“As empires rise and fall and powerful nations grow and then contract, the farmers, the yeomen, the small landholders, the shopkeepers, and the local manufacturers keep on going. […] as often as not, they are sources of technological and cultural innovation and, from a sustainability perspective, they innovate largely in direct connection with the land and with each other.” (The Localization Reader: Adapting to the Coming Downshift)
In The Localization Reader: Adapting to the Coming Downshift, editors Raymond de Young and Thomas Princen take classic critiques of industrial society, such as those of E.F. Schumacher and Ivan Illich, and place them together with contemporary writings on the emerging reality of resource constraints, Peak Oil, and climate change. Overall, the book succeeds in delivering a powerful argument that humanity will be forced into – and, crucially, benefit from – a move to a more locally-based and less societally complex way of living. Moreover, by including an historical perspective (with essays by Joseph Tainter and Kirkpatrick Sale, for instance), it shows that what we are facing has precedents in our collective past: people have repeatedly adapted to crisis, often proactively choosing less complex societal arrangements.
De Young and Princen foresee energy and resource depletion resulting in a weakening of the centralisation of power, and instead “widely distributed authority and leadership, more sustainable use of natural energy sources and materials, personal proficiency, and community self-reliance”. Such ‘positive localization’ is contrasted with a parochial-minded turning away from the outside world. Localization, they insist, is highly engaged with other local societies, the wider region, and the international world. While it takes as its central premise that the challenges we face are inescapable, the book is resolutely positive, in its belief in the power of human beings to organise themselves constructively. Rather than having solutions imposed from above, they see communities as having the capacity to identify problems and construct appropriate responses. In an online audio interview discussing the book, de Young says of the transition: “It’s going to bring out the best in people, because people do well when they’re challenged [..], when their choices, their behaviours matter. It’s an absolutely great opportunity for the human mind, because it’s well adapted to this kind of problem-solving. “
Divided into six parts, the book starts by looking at what is driving localisation, including fossil fuel constraints and the limitations of complexity for societies. A 1976 essay by M. King Hubbert is a compelling explanation both of the inevitability of hydrocarbon decline and the impossibility of exponential growth on a finite planet. Clear and accessible, the essay concludes on this upbeat note: if we respond in time to the challenges facing us, he says, “we could be on the threshold of achieving one of the greatest intellectual and cultural advances in human history”. (Whether Hubbert would be similarly encouraging today is another matter). The same section includes a key chapter of Joseph Tainter’s 1988 book The Collapse of Complex Societies. Again, much more positive than might be expected, it outlines why and how societies in the past have shifted from more to less complex societal arrangements: far from automatically being a disaster, Tainter says that for past societies, it is “a rational, economizing process that may well benefit much of the population”.

────────────────────

▶ Task requirements
a – Summarize the passage on The Localization Reader in two sentences.
b – Proceed with the passage on The Localization Reader, writing on from its final sentence.
These records come from a separate source, not from the text.

(Data records)

────────────────────

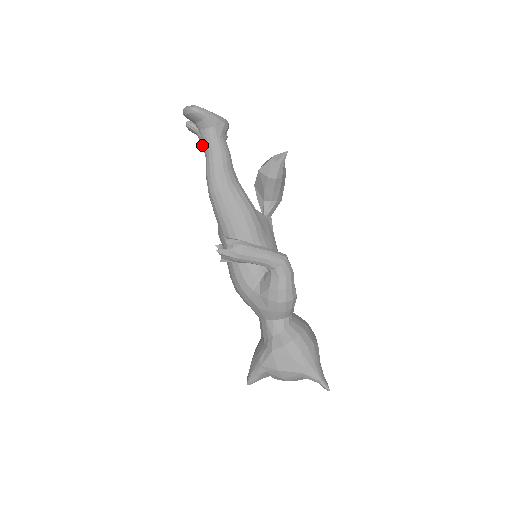
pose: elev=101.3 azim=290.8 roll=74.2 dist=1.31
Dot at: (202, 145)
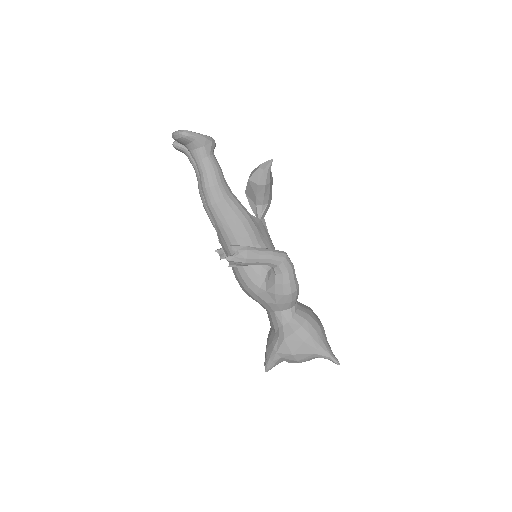
Dot at: (191, 162)
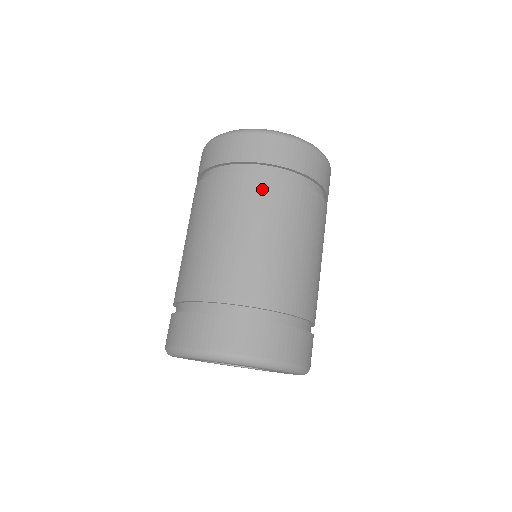
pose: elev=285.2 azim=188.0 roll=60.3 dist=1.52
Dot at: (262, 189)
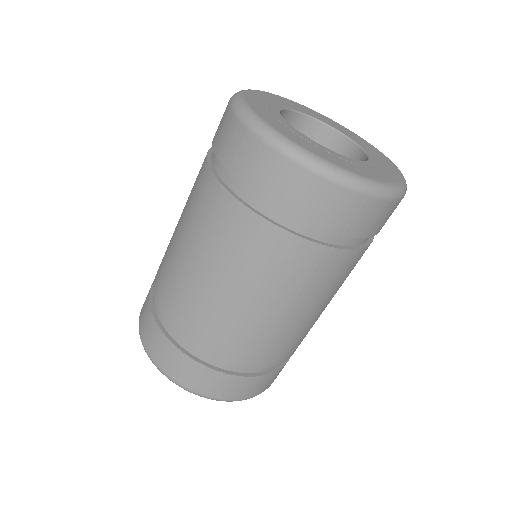
Dot at: (216, 208)
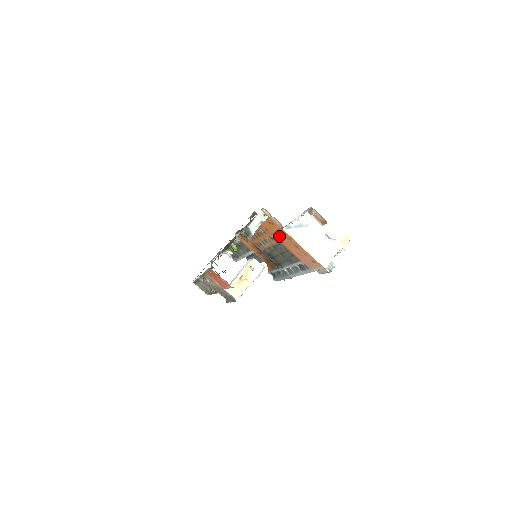
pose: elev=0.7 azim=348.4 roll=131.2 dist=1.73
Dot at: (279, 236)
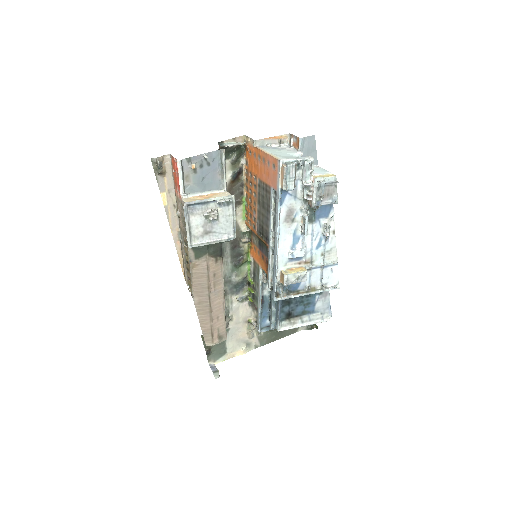
Dot at: (256, 167)
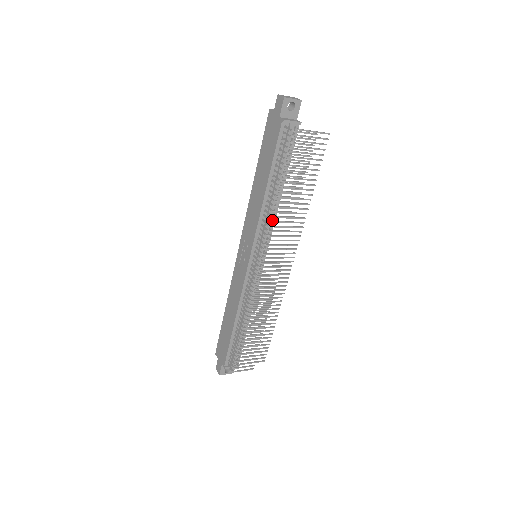
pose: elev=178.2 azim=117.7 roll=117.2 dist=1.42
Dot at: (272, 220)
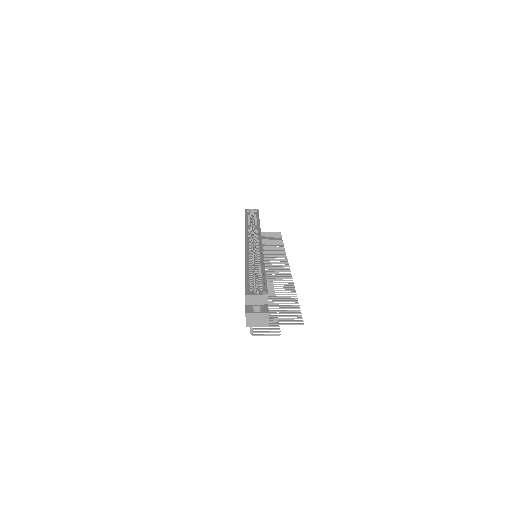
Dot at: occluded
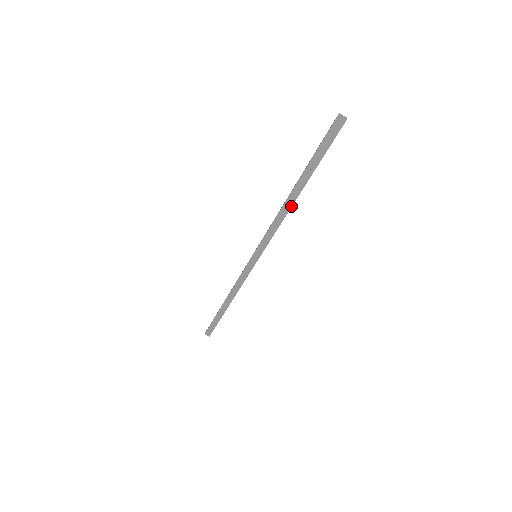
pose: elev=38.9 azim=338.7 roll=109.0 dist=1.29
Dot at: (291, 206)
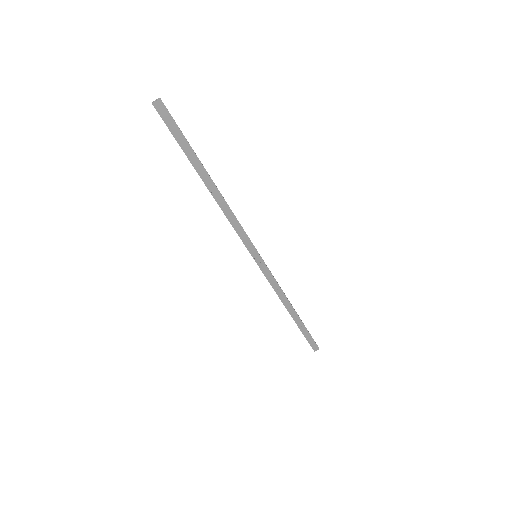
Dot at: (220, 195)
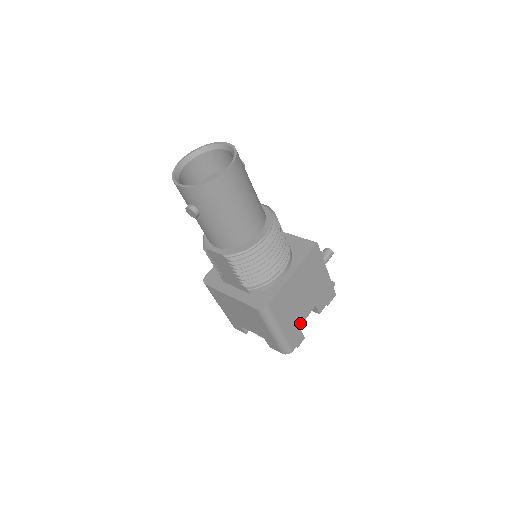
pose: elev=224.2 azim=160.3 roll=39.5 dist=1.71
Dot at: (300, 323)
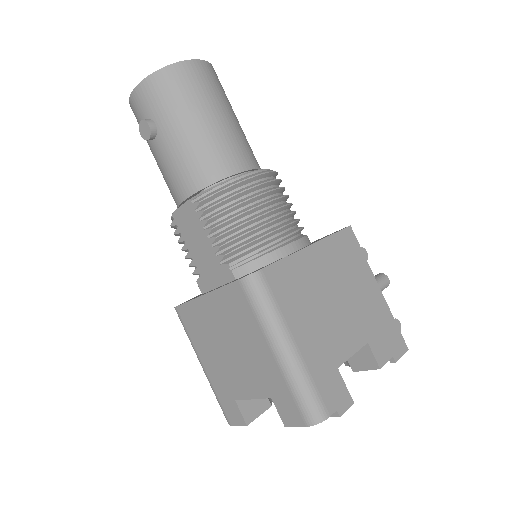
Dot at: (337, 359)
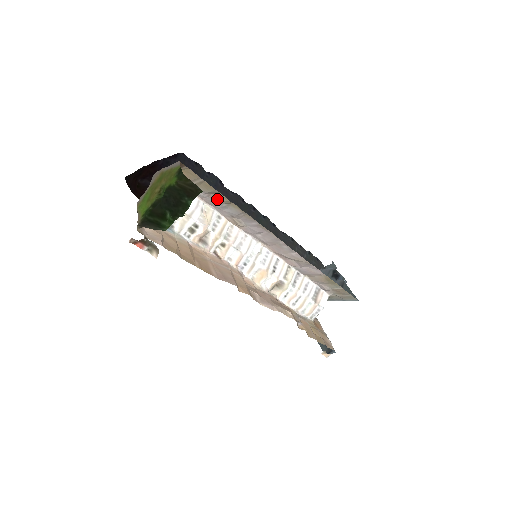
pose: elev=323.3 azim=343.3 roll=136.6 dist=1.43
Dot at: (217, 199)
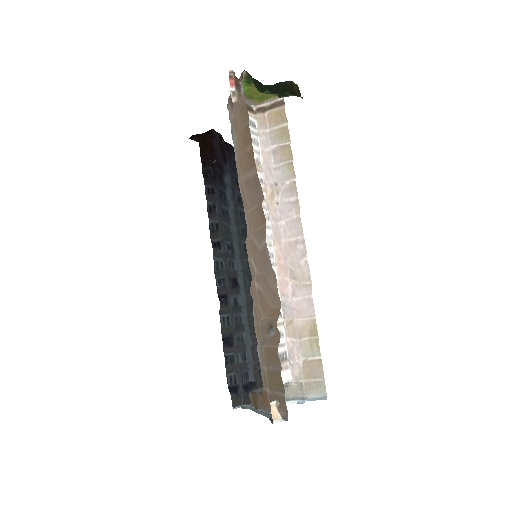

────────────────────

▶ Results of the exercise
a – Edited by Raymond de Young and Thomas Princen, The Localization Reader places classic critiques of industrial society alongside contemporary writings on resource constraints, Peak Oil, and climate change, and argues that humanity will be forced into, and benefit from, a more locally based and less complex way of living. The editors expect energy and resource depletion to weaken centralized power in favor of a "positive localization" that stays engaged with the wider world, and the book's first part examines what drives this shift through essays such as M. King Hubbert's on hydrocarbon decline and Joseph Tainter's on past societies moving to less complex arrangements.

b –
The second part looks at localisation in practice, including a lively exploration by Michael H. Shuman of the role of local businesses in the United States. According to Shuman’s calculations, at least three-quarters all economic activity in the US is ‘place based’. He makes a clear argument for the value of locally owned businesses, stressing the durable nature of local economic activity, and its ability to generate wealth over the longer term.
In the third part, the ideas of some of the most notable philosophers and philosopher-practitioners of localisation are explored, such as E.F. Schumacher and Wendell Berry. In particular, an illuminating look at European and US history (“The Decentralist Tradition”, by Kirkpatrick Sale) stacks up the historical evidence for human beings’ capacity to organise themselves constructively in the face of crisis. One of the most revealing and encouraging readings in the book, it demonstrates that today’s first steps towards a rational bottom-up response to the crises of industrial civilisation are part of a human tradition that has proven itself repeatedly to be able to meet collective needs democratically – in some cases, over the span of centuries.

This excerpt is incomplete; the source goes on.